--- INFORMATION SHOWN ---
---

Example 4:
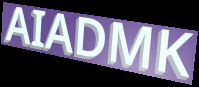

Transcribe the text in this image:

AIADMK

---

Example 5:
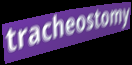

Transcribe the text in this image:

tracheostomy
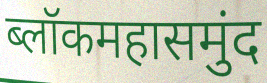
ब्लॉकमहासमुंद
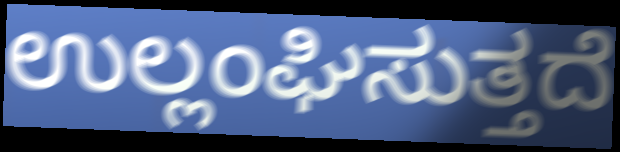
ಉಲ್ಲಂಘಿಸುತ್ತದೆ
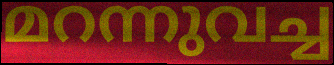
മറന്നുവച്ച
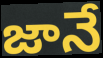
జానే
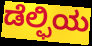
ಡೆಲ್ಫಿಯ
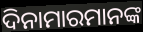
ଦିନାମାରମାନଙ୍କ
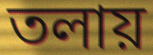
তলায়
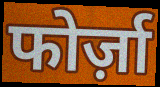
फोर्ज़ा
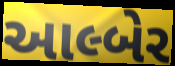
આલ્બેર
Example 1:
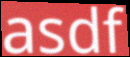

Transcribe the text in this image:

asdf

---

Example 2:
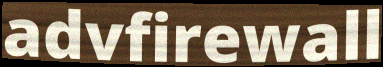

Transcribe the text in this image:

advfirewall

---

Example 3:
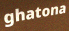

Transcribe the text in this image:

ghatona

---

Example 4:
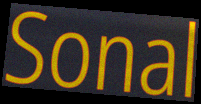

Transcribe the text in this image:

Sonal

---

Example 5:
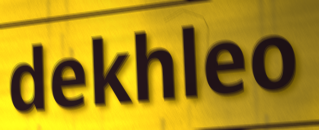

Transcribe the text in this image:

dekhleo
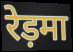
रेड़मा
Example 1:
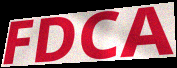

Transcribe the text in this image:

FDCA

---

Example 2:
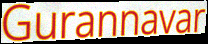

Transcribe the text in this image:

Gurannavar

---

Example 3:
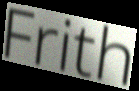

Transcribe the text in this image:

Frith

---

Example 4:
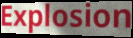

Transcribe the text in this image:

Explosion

--- TASK BRIEF ---
Please give the entries above again exactly as written, leaving out any pictures.

--- EXERCISE OUTPUT ---
---

Example 4:

Transcribe the text in this image:

AIADMK

---

Example 5:

Transcribe the text in this image:

tracheostomy
ब्लॉकमहासमुंद
ಉಲ್ಲಂಘಿಸುತ್ತದೆ
മറന്നുവച്ച
జానే
ಡೆಲ್ಫಿಯ
ଦିନାମାରମାନଙ୍କ
তলায়
फोर्ज़ा
આલ્બેર
Example 1:

Transcribe the text in this image:

asdf

---

Example 2:

Transcribe the text in this image:

advfirewall

---

Example 3:

Transcribe the text in this image:

ghatona

---

Example 4:

Transcribe the text in this image:

Sonal

---

Example 5:

Transcribe the text in this image:

dekhleo
रेड़मा
Example 1:

Transcribe the text in this image:

FDCA

---

Example 2:

Transcribe the text in this image:

Gurannavar

---

Example 3:

Transcribe the text in this image:

Frith

---

Example 4:

Transcribe the text in this image:

Explosion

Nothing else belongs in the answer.